(Collected data)
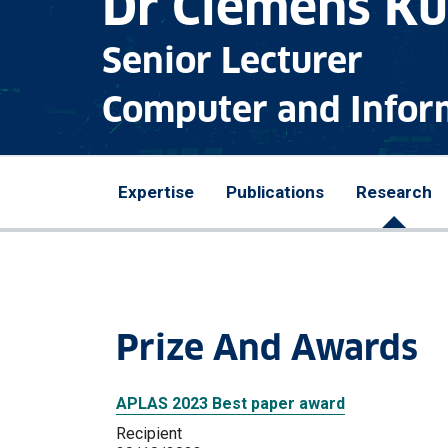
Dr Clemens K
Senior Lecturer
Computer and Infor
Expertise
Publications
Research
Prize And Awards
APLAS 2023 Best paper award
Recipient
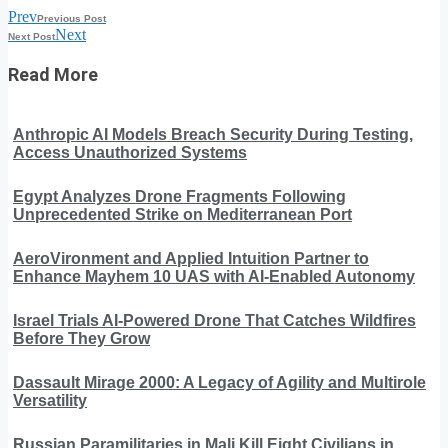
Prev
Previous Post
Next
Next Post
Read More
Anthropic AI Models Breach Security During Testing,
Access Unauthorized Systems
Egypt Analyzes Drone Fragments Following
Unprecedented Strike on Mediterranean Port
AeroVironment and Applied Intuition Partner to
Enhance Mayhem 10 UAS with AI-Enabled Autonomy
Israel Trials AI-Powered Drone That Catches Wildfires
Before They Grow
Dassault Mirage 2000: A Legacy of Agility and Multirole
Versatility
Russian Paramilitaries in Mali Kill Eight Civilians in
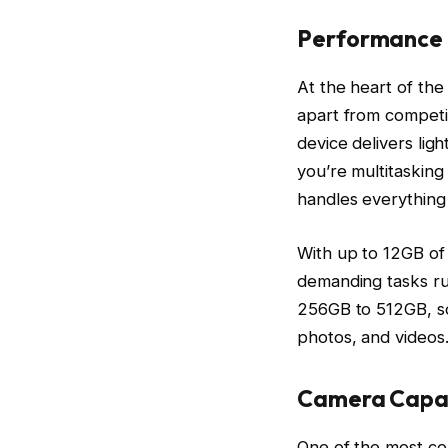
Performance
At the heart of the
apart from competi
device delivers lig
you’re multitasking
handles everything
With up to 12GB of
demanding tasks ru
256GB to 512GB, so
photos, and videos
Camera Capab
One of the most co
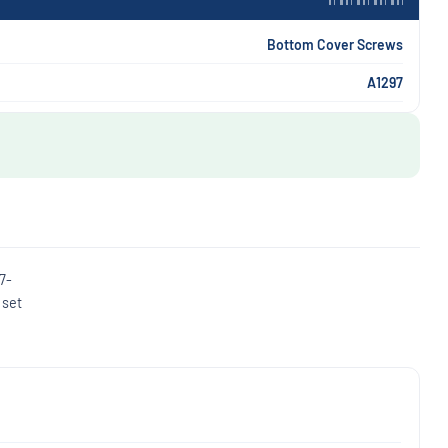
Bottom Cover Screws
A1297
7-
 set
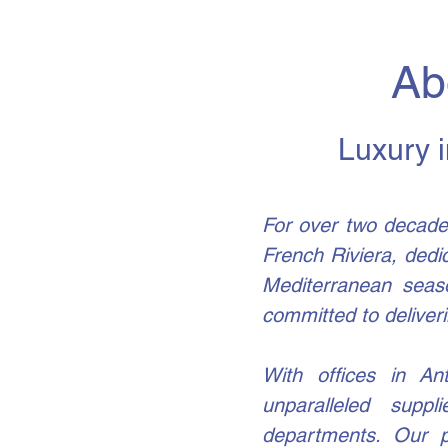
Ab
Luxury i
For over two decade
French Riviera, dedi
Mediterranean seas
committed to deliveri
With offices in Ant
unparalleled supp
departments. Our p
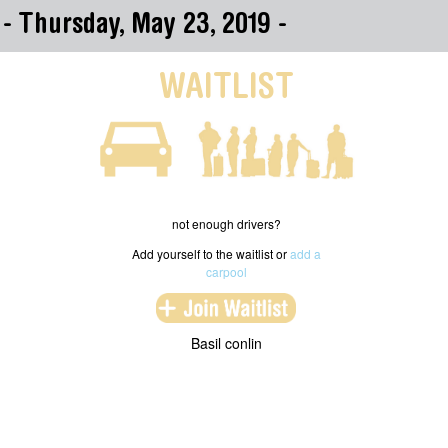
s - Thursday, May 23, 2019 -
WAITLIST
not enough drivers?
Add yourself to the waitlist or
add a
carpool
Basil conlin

» Exercise
Return each entry above unchanged. Leave the pictures out.

» Written solution
Dr Clemens K
Senior Lecturer
Computer and Infor
Expertise
Publications
Research
Prize And Awards
APLAS 2023 Best paper award
Recipient
Prev
Previous Post
Next
Next Post
Read More
Anthropic AI Models Breach Security During Testing,
Access Unauthorized Systems
Egypt Analyzes Drone Fragments Following
Unprecedented Strike on Mediterranean Port
AeroVironment and Applied Intuition Partner to
Enhance Mayhem 10 UAS with AI-Enabled Autonomy
Israel Trials AI-Powered Drone That Catches Wildfires
Before They Grow
Dassault Mirage 2000: A Legacy of Agility and Multirole
Versatility
Russian Paramilitaries in Mali Kill Eight Civilians in
Performance
At the heart of the
apart from competi
device delivers lig
you’re multitasking
handles everything
With up to 12GB of
demanding tasks ru
256GB to 512GB, so
photos, and videos
Camera Capab
One of the most co
Bottom Cover Screws
A1297
7-
 set
Ab
Luxury i
For over two decade
French Riviera, dedi
Mediterranean seas
committed to deliveri
With offices in Ant
unparalleled supp
departments. Our p
s - Thursday, May 23, 2019 -
WAITLIST
not enough drivers?
Add yourself to the waitlist or
add a
carpool
Basil conlin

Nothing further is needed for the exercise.